Mi esposa me dijo que nuestro hijo de 3 años fue enterrado. Un día después descubrí la horrible verdad

Cinco años. Ese fue el tiempo que Natalie y yo estuvimos juntos antes de que finalmente lo rompiéramos. Creo que ambos sabíamos que iba a suceder, aunque nunca lo dijéramos en voz alta. Nos conocimos cuando éramos jóvenes, demasiado jóvenes, tal vez. Y cuando la emoción se disipó y la vida real se instaló, simplemente… dejamos de intentarlo. No fue dramático. No hubo grandes peleas. Solo la lenta comprensión de que tal vez no estábamos destinados a estar juntos para siempre..

Ahora, vivimos en diferentes estados. En realidad, tenemos vidas diferentes. Lo único que nos une es Oliver, nuestro hijo de tres años. Ese niño es todo mi mundo. Lo tengo durante las vacaciones, lo cual es algo, pero no es suficiente. Nunca es suficiente. Pero no estaba dispuesto a empeorar las cosas. No necesitábamos abogados involucrados ni una amarga batalla por la custodia. Natalie y yo estábamos de acuerdo en eso. Oliver no merecía crecer en una casa donde sus padres se peleaban constantemente.

Por eso nos mantuvimos civilizados. Todas las noches, sin falta, ella me hacía una videollamada para que pudiera decirle buenas noches a Oliver. Se convirtió en un ritual, algo que esperaba con ansias.

Solo ver su carita iluminarse, escucharlo decir “Buenas noches, papi” antes de irse a la cama, hacía que todo se sintiera un poco menos roto. Todo estaba… bien. Estábamos haciendo que funcionara hasta que recibí esa llamada. “¡Greg!”, la voz de Natalie llegó a través del teléfono, pero no era su tono tranquilo habitual. No, esta vez, estaba llorando. No, gritando. “¡Greg, nuestro hijo se ha ido!” Me desplomé en el suelo, sintiendo el peso de sus palabras aplastarme. Esto no podía estar pasando. No Oliver. No mi hijo.

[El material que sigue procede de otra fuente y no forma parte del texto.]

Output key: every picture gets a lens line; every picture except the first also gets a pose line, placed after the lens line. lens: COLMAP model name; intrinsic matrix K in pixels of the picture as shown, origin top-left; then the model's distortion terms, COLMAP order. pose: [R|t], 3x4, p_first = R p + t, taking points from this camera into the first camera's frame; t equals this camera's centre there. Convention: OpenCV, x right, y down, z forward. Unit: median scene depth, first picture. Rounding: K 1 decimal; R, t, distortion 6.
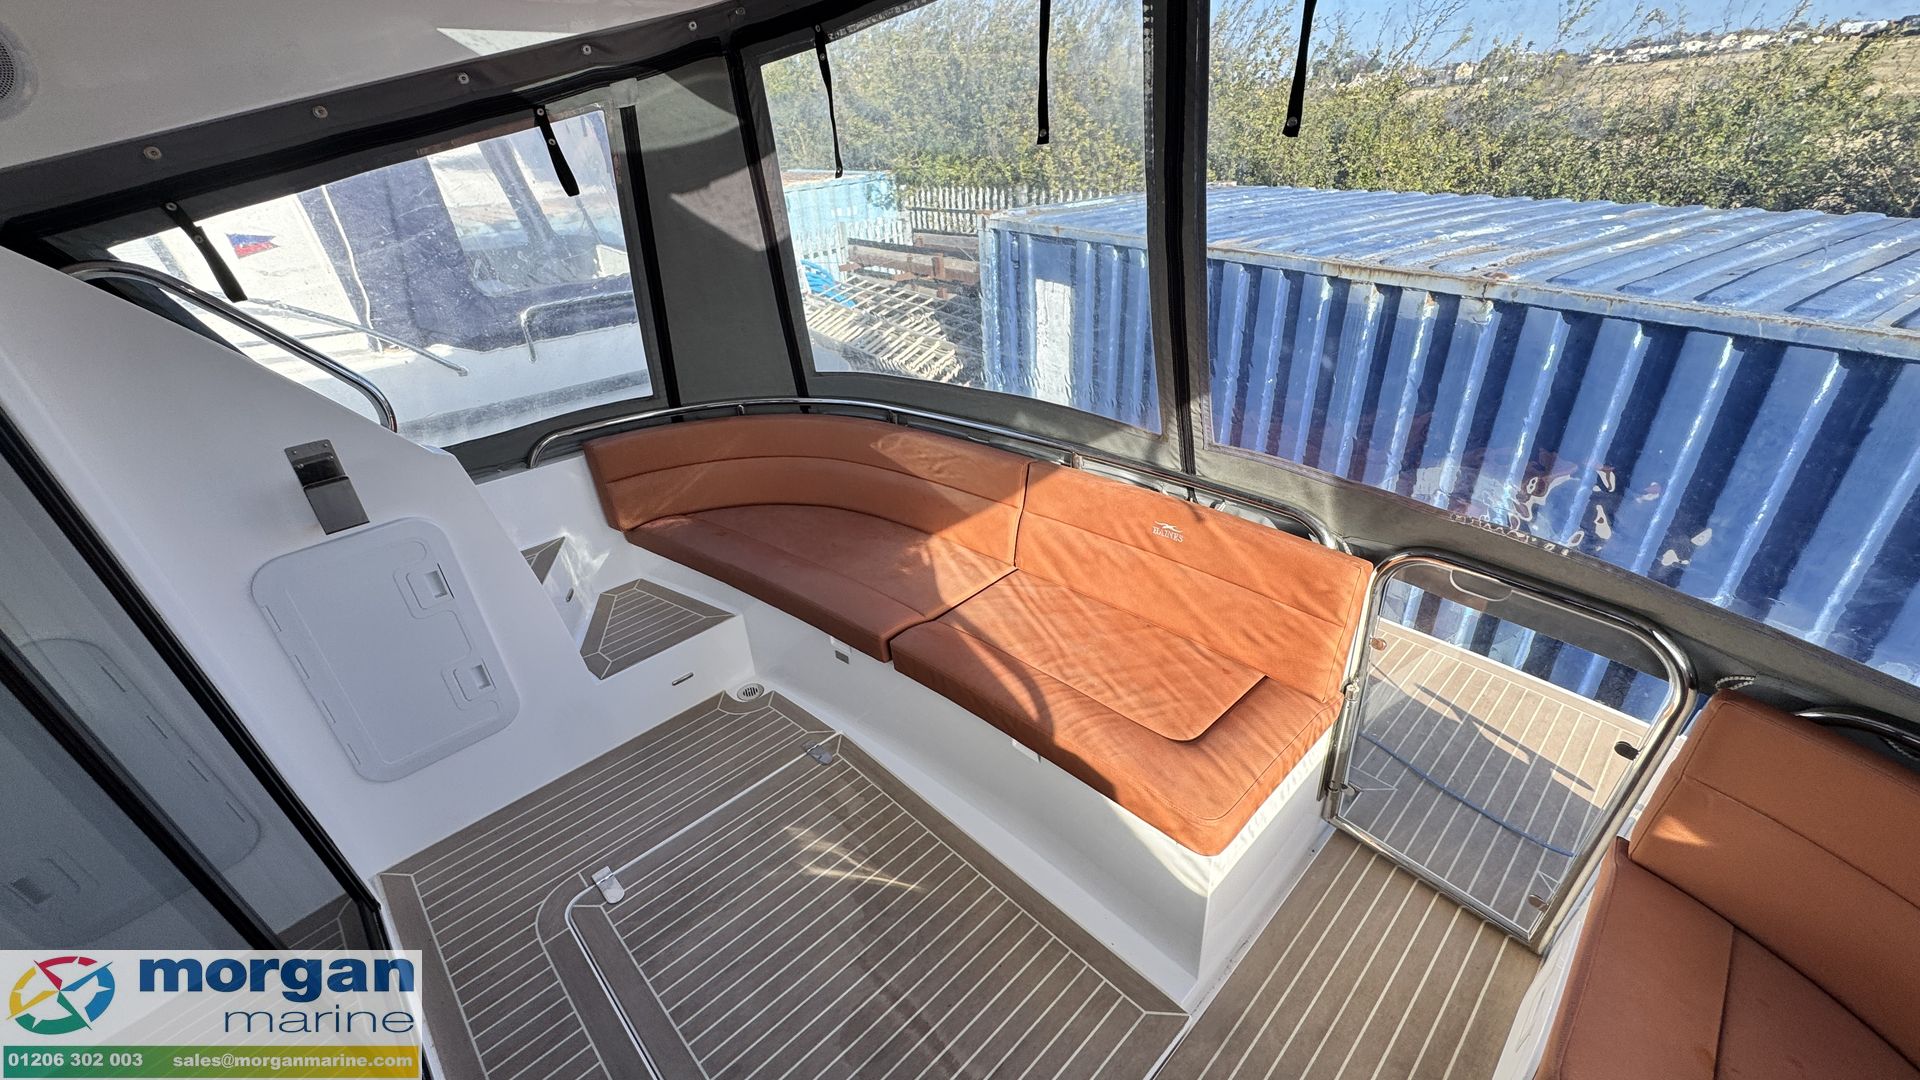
lens RADIAL K [[760.4, 0, 961.7], [0, 760.4, 539.1], [0, 0, 1]] dist [-0.003676, -0.000211]
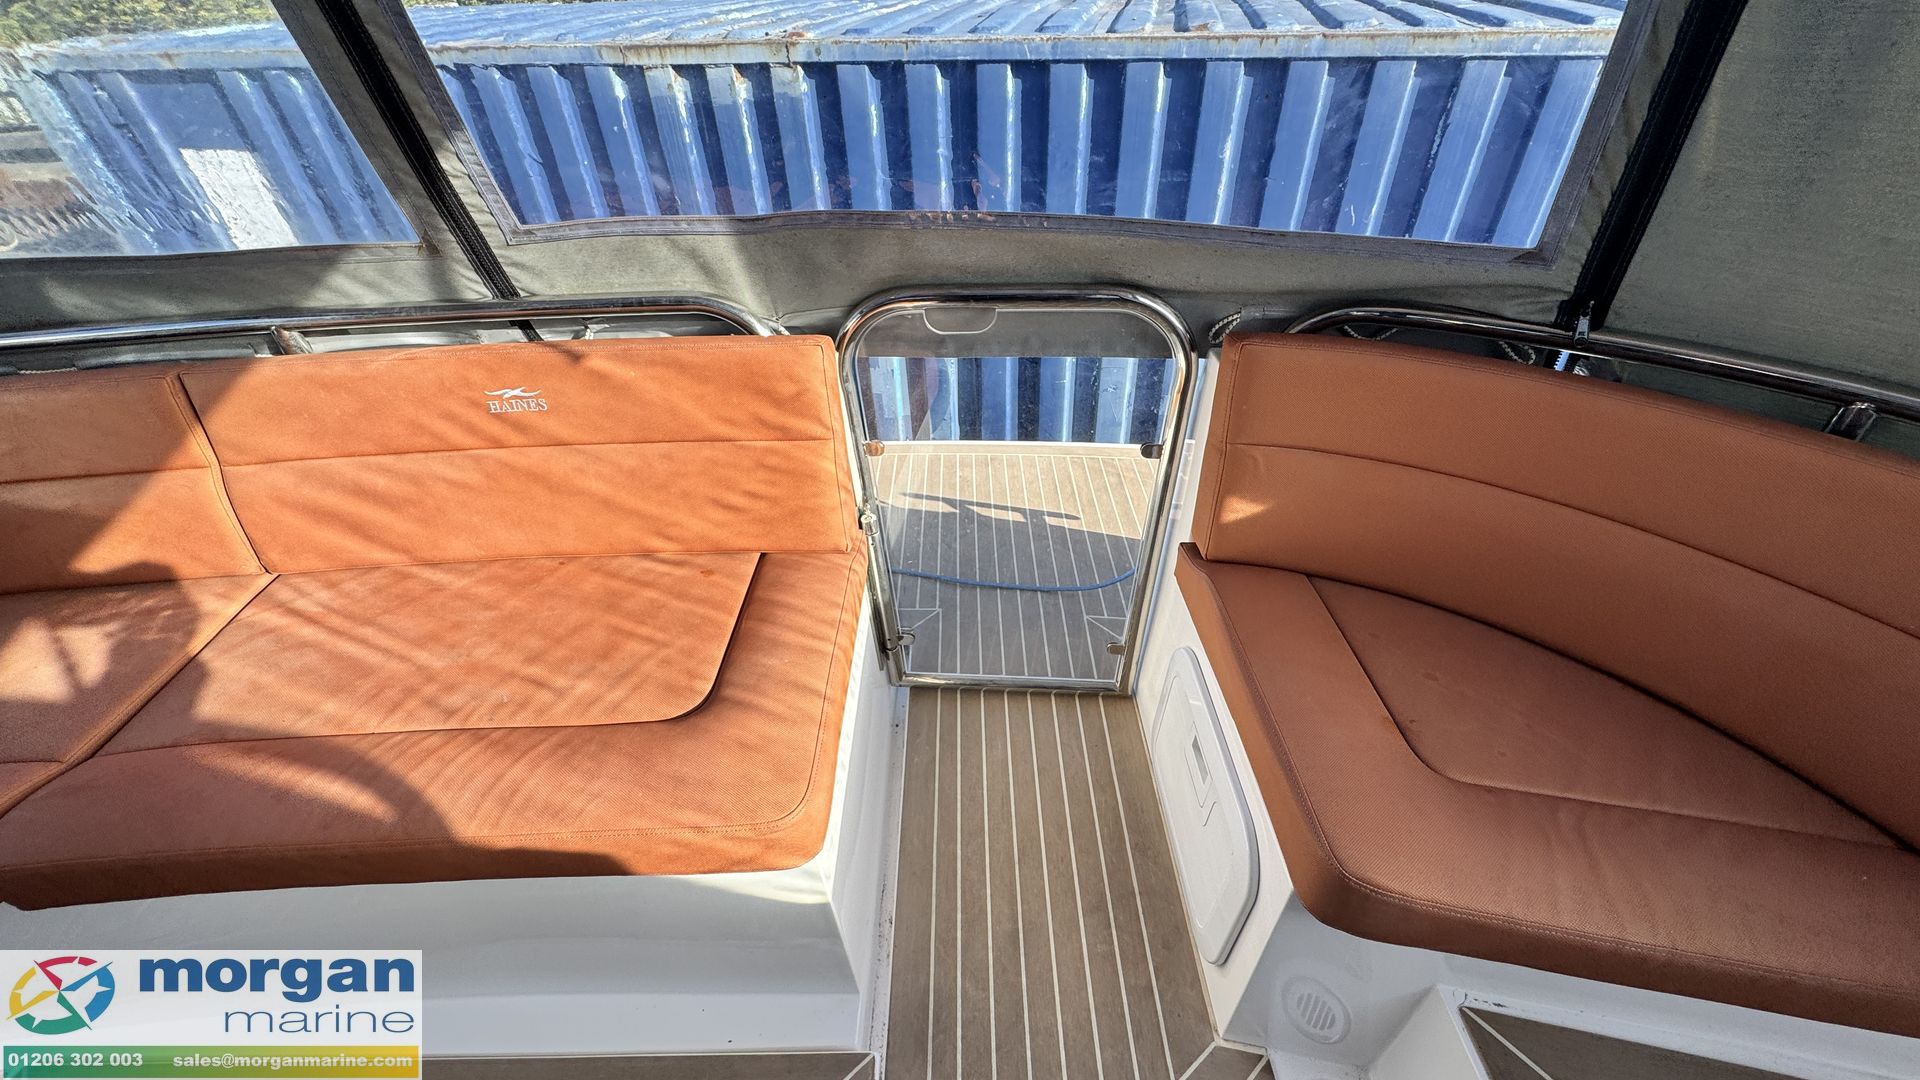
lens RADIAL K [[760.4, 0, 961.7], [0, 760.4, 539.1], [0, 0, 1]] dist [-0.003676, -0.000211]
pose [[0.691886, -0.415120, 0.590736, 0.109525], [0.342417, 0.908981, 0.237707, 0.059018], [-0.635645, 0.037812, 0.771055, 0.307729]]
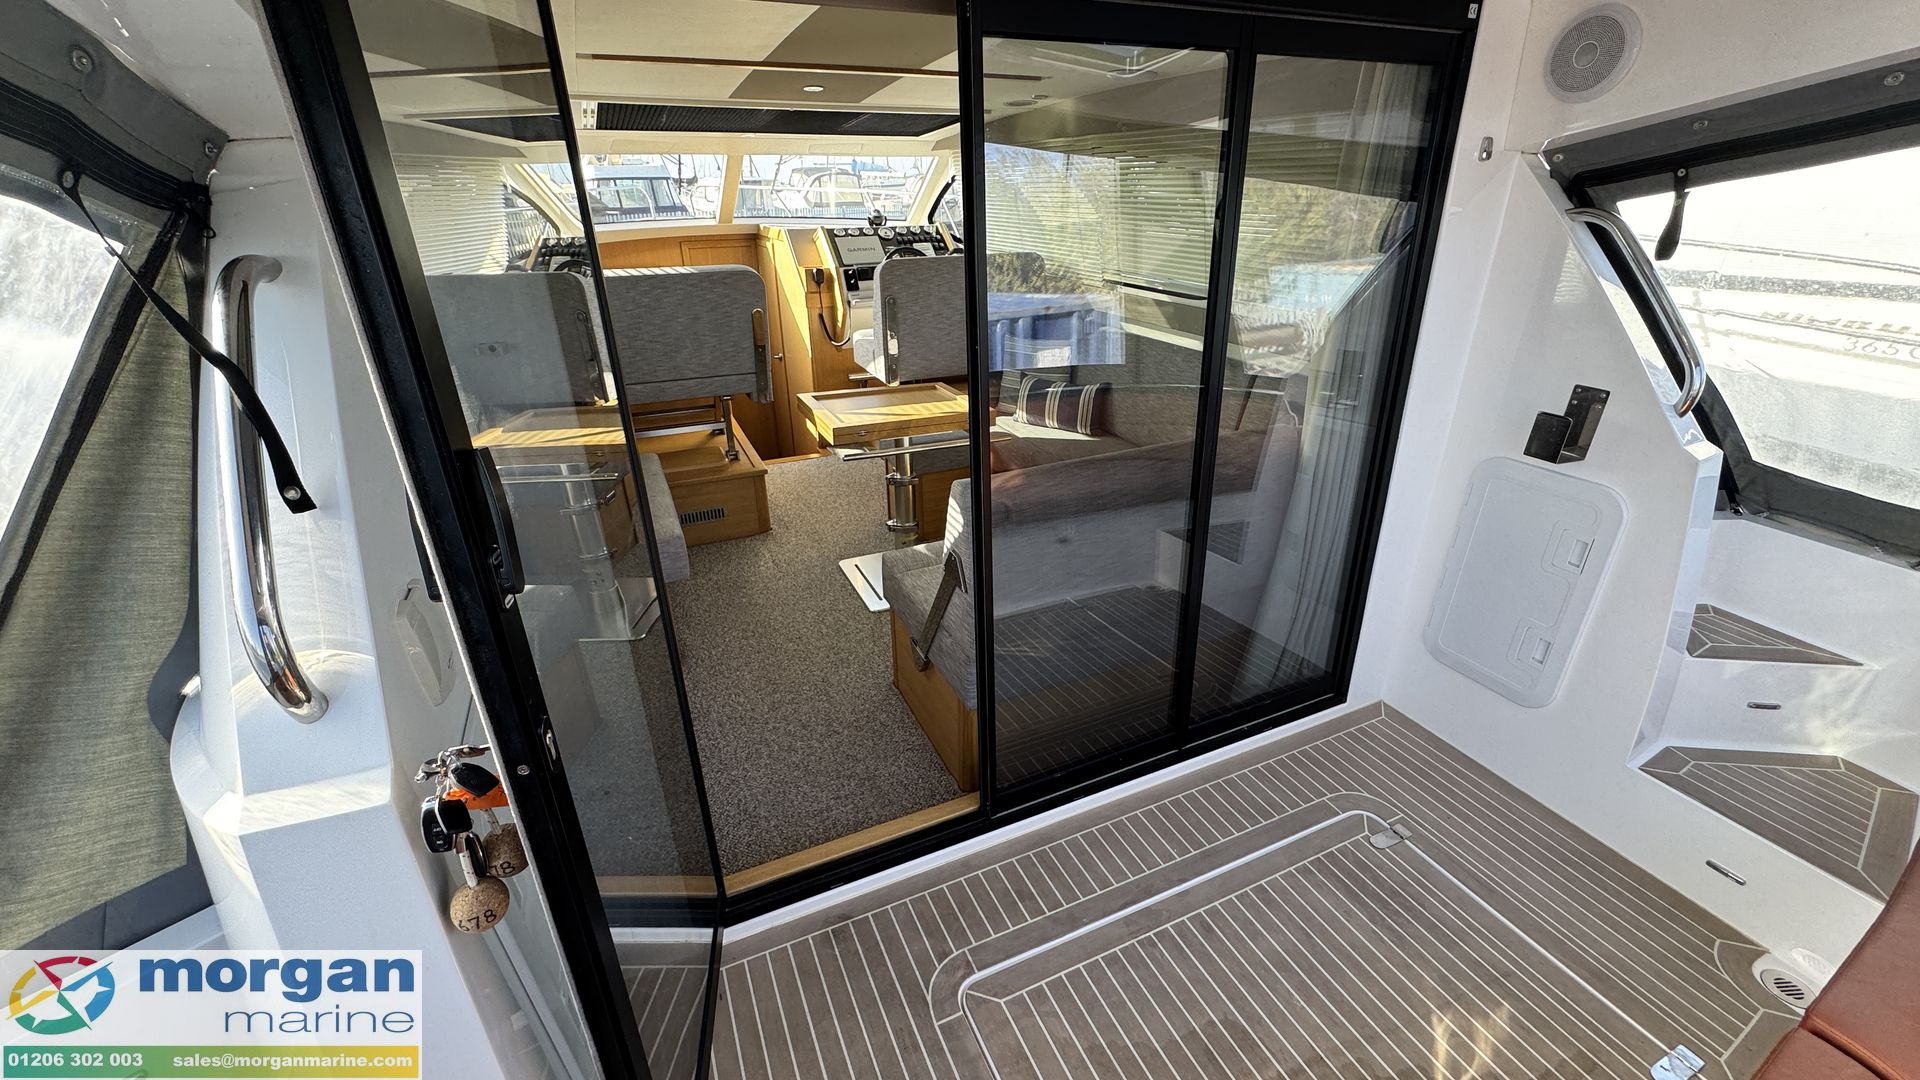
lens RADIAL K [[760.4, 0, 961.7], [0, 760.4, 539.1], [0, 0, 1]] dist [-0.003676, -0.000211]
pose [[-0.333678, 0.451223, -0.827682, 0.376294], [-0.426130, 0.710979, 0.559394, -0.154300], [0.840876, 0.539358, -0.044959, 0.298960]]
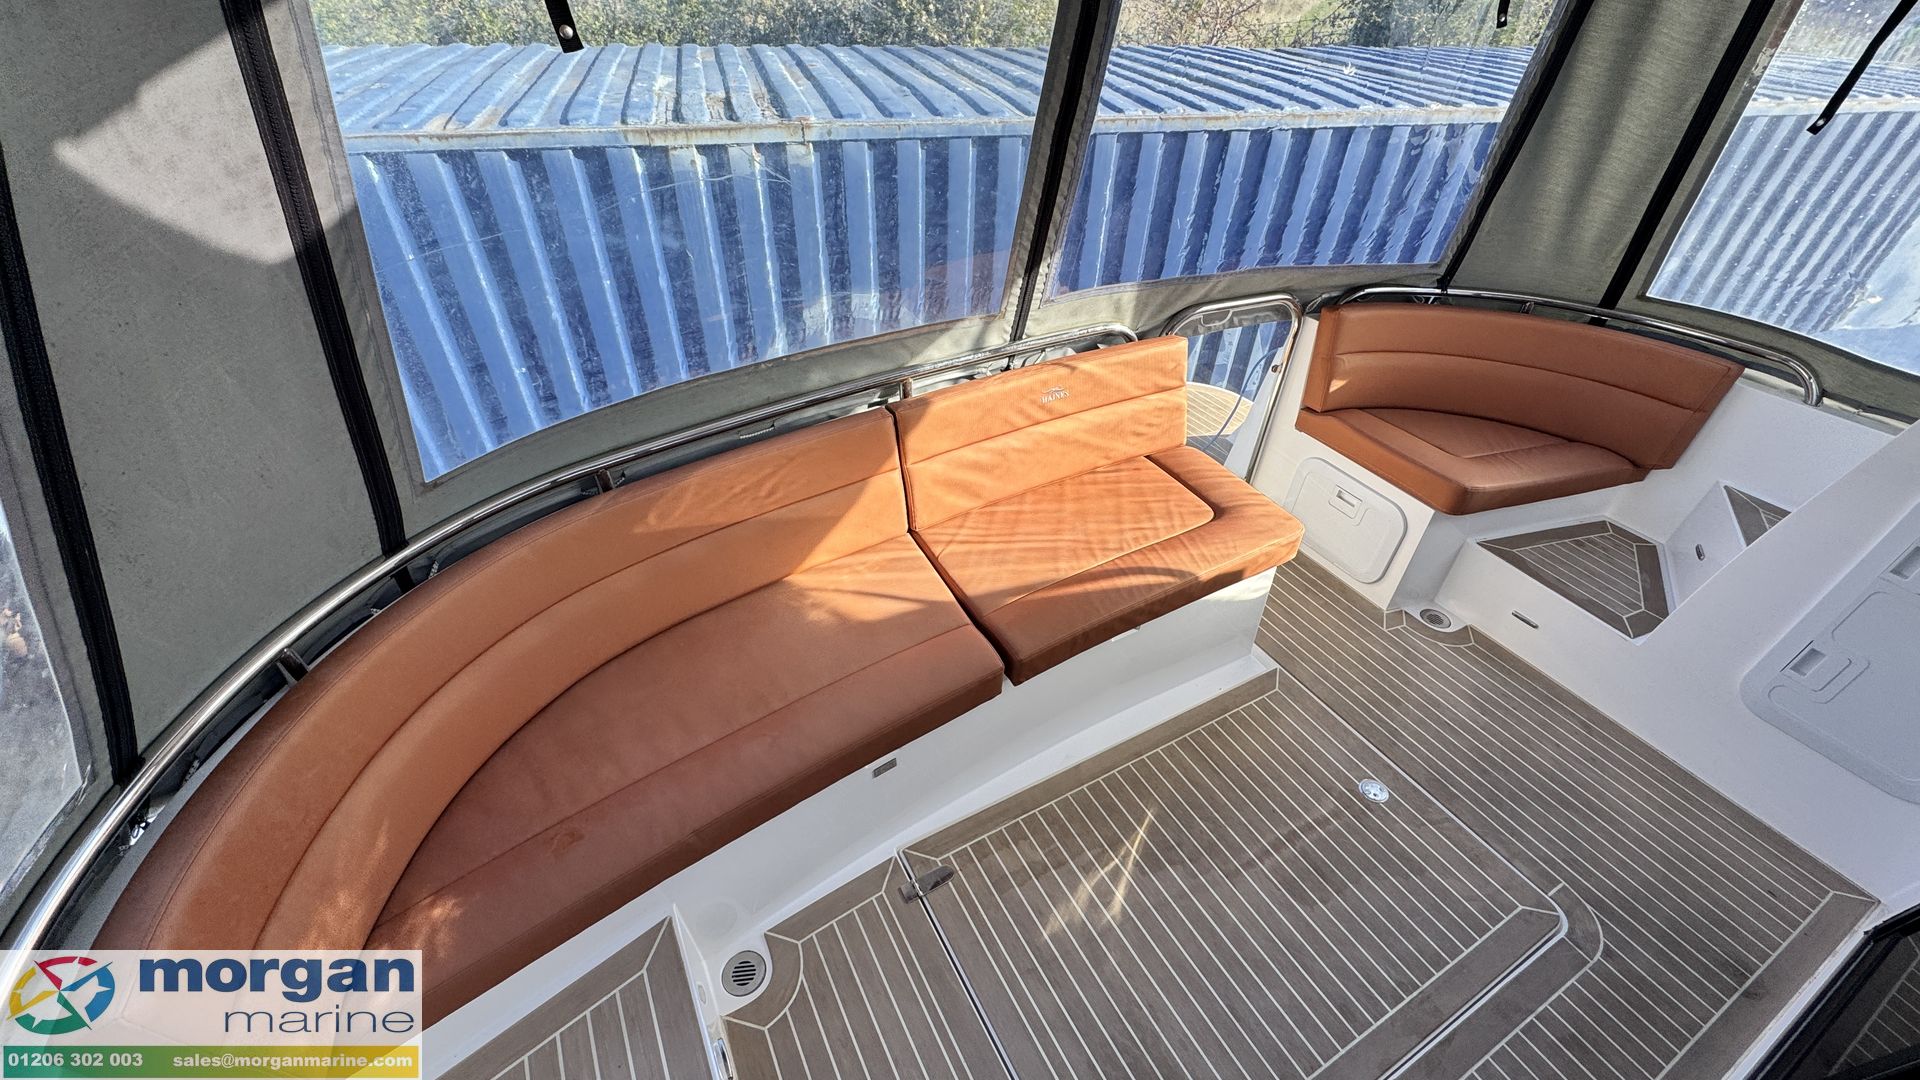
lens RADIAL K [[760.4, 0, 961.7], [0, 760.4, 539.1], [0, 0, 1]] dist [-0.003676, -0.000211]
pose [[0.262454, -0.554821, 0.789488, -0.633398], [0.426782, 0.800538, 0.420709, -0.311981], [-0.865433, 0.226522, 0.446893, 0.615878]]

“Estaré allí. Voy ahora mismo”, dije, poniéndome de pie a toda prisa, con la voz temblorosa. “No”, se atragantó. —No lo hagas. Ya hemos tenido la ceremonia. Lo han… enterrado. —¿Enterrado? —susurré, apenas podía respirar. Colgué, devastada. Miré el teléfono, con los dedos ansiosos por llamar a Natalie, para exigirle respuestas. Mi corazón se aceleró mientras las preguntas se arremolinaban en mi mente, implacablemente. Apreté el botón de llamada antes de poder convencerme de no hacerlo. El teléfono sonó una vez. Dos veces. Y luego, finalmente….

—Greg —respondió Natalie, con la voz ronca, apenas por encima de un susurro. —¿Qué demonios, Natalie? —espeté, con la voz quebrada—. ¿Por qué no me dijiste nada? Si algo le hubiera pasado a Oliver, si estaba enfermo o herido, ¡deberías haberme llamado! —Yo… yo no podía —tartamudeó, con la respiración temblorosa. —¿No podías? —repliqué, levantándome y caminando de un lado a otro de la habitación. —¡Soy su padre, Natalie! Debería haber estado allí. ¡Debería haberlo sabido! ¿Qué pasó? ¡Ayer estaba bien!

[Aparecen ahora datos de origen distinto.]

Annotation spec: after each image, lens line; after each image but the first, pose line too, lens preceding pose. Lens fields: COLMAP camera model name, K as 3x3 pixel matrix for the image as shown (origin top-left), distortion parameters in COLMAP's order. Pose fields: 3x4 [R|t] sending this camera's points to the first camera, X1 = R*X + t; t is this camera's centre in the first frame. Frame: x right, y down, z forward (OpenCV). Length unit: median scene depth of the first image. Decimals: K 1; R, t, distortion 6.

—Todo pasó tan rápido —sollozó, con las palabras confusas—. No sabía cómo… —¿Cómo decirme qué, Natalie? ¿Cómo decirme que nuestro hijo está muerto? —Mi voz se quebró, la ira y la tristeza se estrellaron contra mí como olas—. ¿Entiendes siquiera cómo se siente eso? ¿Oírlo así? —Lo siento —susurró—. No podía… No quería hacer esto por teléfono.